Required work: Working from the top of the listing below, retype each line through the line containing "RIX CONCURRENTIELS POUR", both included, with no pictures.

(Excerpted records)

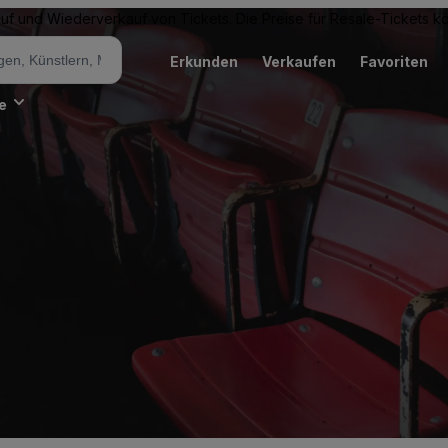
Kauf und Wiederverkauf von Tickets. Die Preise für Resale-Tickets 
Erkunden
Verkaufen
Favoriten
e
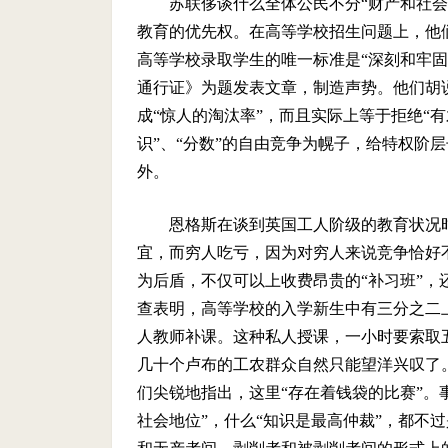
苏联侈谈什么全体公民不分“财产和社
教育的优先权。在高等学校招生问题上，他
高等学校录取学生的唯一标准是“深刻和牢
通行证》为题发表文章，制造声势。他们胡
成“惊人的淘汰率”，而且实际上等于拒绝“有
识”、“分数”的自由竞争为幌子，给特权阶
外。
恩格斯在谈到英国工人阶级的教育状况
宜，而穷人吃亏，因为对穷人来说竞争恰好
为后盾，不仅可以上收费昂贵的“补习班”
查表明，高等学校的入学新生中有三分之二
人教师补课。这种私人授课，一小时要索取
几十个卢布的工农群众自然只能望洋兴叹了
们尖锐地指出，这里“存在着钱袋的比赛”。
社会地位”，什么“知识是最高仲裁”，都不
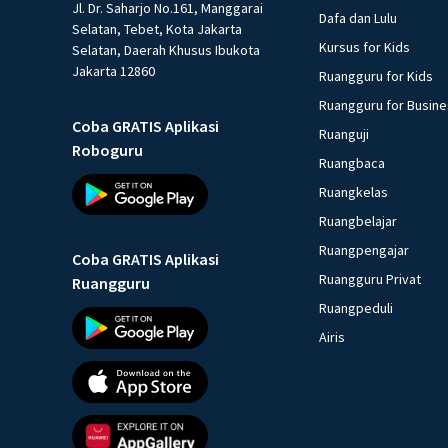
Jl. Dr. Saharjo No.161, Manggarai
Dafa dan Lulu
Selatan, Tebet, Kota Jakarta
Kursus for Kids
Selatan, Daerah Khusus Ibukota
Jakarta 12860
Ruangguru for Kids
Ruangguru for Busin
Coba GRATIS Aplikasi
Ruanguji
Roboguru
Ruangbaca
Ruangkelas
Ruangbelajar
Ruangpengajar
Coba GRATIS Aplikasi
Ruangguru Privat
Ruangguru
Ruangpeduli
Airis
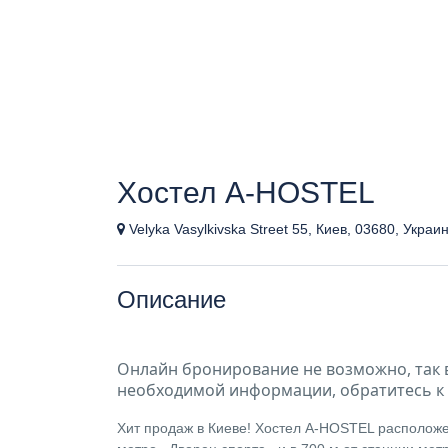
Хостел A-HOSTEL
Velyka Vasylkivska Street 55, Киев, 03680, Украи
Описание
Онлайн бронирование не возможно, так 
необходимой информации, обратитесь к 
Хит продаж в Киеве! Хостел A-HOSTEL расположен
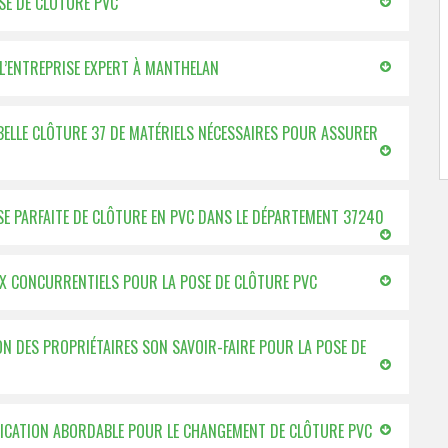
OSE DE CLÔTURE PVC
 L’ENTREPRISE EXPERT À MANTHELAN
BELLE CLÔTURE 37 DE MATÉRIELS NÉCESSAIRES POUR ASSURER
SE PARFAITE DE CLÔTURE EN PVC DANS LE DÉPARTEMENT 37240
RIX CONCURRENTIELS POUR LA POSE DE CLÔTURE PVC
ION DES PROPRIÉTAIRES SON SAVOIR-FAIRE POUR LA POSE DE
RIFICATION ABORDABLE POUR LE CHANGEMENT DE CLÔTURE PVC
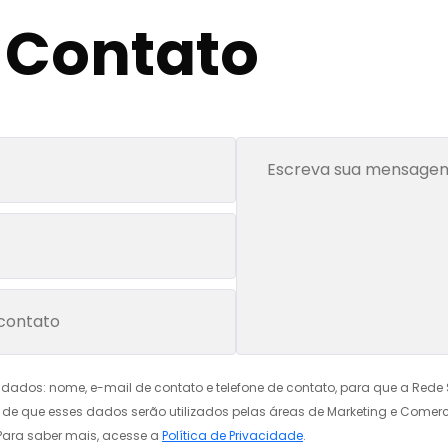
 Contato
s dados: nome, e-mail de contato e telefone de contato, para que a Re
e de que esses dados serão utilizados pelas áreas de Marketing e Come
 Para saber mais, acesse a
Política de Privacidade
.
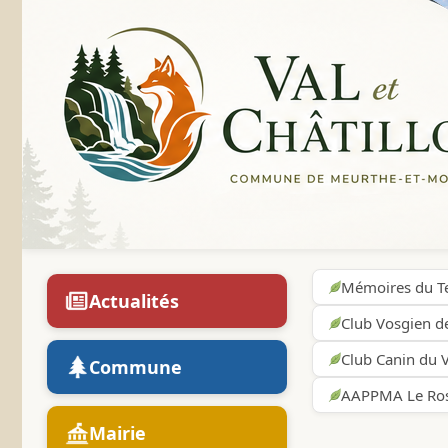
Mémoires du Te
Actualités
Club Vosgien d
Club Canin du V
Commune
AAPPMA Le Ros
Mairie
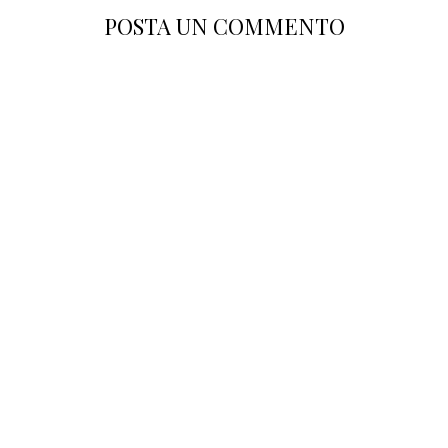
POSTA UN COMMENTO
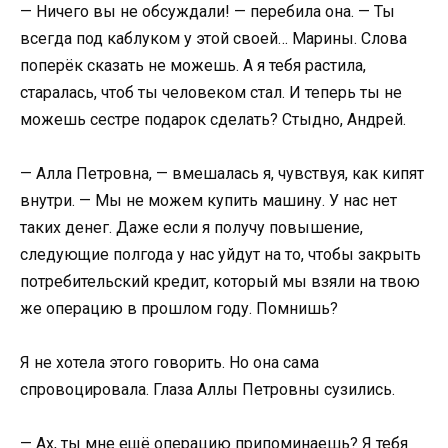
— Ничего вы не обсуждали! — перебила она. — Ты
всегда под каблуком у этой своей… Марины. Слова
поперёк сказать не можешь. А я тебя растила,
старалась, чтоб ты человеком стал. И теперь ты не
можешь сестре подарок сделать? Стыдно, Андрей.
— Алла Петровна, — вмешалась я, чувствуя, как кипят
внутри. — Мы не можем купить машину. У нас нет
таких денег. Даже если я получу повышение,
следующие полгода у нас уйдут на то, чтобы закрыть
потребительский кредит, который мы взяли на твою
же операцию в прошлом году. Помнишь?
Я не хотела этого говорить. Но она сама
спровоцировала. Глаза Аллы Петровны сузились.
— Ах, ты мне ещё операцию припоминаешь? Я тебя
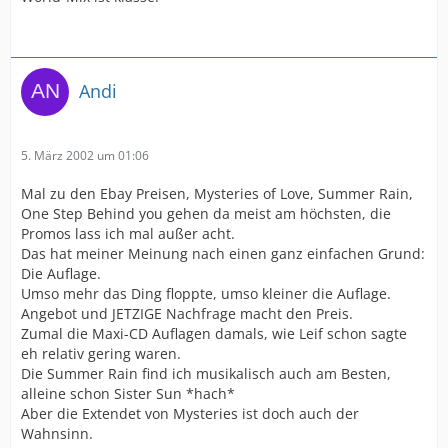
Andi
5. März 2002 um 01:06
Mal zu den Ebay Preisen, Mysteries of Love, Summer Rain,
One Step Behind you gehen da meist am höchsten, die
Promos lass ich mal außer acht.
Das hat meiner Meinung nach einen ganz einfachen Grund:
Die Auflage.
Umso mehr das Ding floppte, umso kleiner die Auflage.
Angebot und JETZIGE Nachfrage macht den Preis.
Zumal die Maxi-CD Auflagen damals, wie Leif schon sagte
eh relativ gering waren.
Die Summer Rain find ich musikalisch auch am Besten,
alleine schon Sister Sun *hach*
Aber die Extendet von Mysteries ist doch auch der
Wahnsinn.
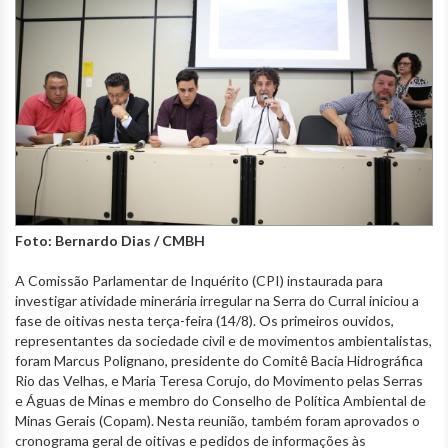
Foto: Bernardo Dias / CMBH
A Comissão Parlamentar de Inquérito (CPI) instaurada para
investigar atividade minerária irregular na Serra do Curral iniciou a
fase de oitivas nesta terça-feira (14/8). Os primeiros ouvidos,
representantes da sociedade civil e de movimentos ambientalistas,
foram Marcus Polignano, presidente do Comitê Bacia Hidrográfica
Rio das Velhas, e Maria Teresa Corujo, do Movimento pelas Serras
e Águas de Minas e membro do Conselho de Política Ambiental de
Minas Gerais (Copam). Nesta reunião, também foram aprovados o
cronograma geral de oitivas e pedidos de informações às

(End Excerpted records)

Answer:
Kauf und Wiederverkauf von Tickets. Die Preise für Resale-Tickets 
Erkunden
Verkaufen
Favoriten
e
苏联侈谈什么全体公民不分“财产和社
教育的优先权。在高等学校招生问题上，他
高等学校录取学生的唯一标准是“深刻和牢
通行证》为题发表文章，制造声势。他们胡
成“惊人的淘汰率”，而且实际上等于拒绝“有
识”、“分数”的自由竞争为幌子，给特权阶
外。
恩格斯在谈到英国工人阶级的教育状况
宜，而穷人吃亏，因为对穷人来说竞争恰好
为后盾，不仅可以上收费昂贵的“补习班”
查表明，高等学校的入学新生中有三分之二
人教师补课。这种私人授课，一小时要索取
几十个卢布的工农群众自然只能望洋兴叹了
们尖锐地指出，这里“存在着钱袋的比赛”。
社会地位”，什么“知识是最高仲裁”，都不
Jl. Dr. Saharjo No.161, Manggarai
Dafa dan Lulu
Selatan, Tebet, Kota Jakarta
Kursus for Kids
Selatan, Daerah Khusus Ibukota
Jakarta 12860
Ruangguru for Kids
Ruangguru for Busin
Coba GRATIS Aplikasi
Ruanguji
Roboguru
Ruangbaca
Ruangkelas
Ruangbelajar
Ruangpengajar
Coba GRATIS Aplikasi
Ruangguru Privat
Ruangguru
Ruangpeduli
Airis
Хостел A-HOSTEL
Velyka Vasylkivska Street 55, Киев, 03680, Украи
Описание
Онлайн бронирование не возможно, так 
необходимой информации, обратитесь к 
Хит продаж в Киеве! Хостел A-HOSTEL расположен
OSE DE CLÔTURE PVC
 L’ENTREPRISE EXPERT À MANTHELAN
BELLE CLÔTURE 37 DE MATÉRIELS NÉCESSAIRES POUR ASSURER
SE PARFAITE DE CLÔTURE EN PVC DANS LE DÉPARTEMENT 37240
RIX CONCURRENTIELS POUR LA POSE DE CLÔTURE PVC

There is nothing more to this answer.